*WHAT THE TASK ASKS*. The word "pixels" marks the lines to copy; find all of them in the entries below.

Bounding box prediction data
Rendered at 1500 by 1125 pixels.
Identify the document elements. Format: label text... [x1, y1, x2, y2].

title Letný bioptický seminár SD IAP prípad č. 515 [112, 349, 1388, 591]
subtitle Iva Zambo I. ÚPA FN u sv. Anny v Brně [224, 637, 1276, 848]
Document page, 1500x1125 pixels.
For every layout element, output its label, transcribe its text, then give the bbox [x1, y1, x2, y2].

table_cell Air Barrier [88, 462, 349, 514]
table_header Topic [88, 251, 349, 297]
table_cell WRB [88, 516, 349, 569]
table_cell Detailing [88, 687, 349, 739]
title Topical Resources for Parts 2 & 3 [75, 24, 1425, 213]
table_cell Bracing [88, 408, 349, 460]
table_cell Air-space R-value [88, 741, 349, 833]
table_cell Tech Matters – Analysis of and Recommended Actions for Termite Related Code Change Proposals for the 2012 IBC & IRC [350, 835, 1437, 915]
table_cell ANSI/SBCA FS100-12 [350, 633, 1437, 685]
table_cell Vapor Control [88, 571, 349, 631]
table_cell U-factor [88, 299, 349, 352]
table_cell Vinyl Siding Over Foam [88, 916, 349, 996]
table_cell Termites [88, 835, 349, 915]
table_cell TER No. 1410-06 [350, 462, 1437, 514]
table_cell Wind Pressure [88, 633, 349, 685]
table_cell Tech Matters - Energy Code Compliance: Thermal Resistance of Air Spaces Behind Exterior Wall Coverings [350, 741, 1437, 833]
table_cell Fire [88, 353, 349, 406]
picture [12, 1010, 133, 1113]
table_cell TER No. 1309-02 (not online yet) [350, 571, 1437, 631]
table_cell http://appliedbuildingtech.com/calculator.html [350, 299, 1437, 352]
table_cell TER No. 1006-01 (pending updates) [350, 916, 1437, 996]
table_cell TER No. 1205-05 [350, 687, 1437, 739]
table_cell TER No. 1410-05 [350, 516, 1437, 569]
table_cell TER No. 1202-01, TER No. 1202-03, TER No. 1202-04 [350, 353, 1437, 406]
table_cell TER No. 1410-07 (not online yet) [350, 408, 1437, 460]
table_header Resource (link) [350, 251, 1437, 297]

*OUTPUT*.
Rendered at 1500 by 1125 pixels.
Document page, 1500x1125 pixels.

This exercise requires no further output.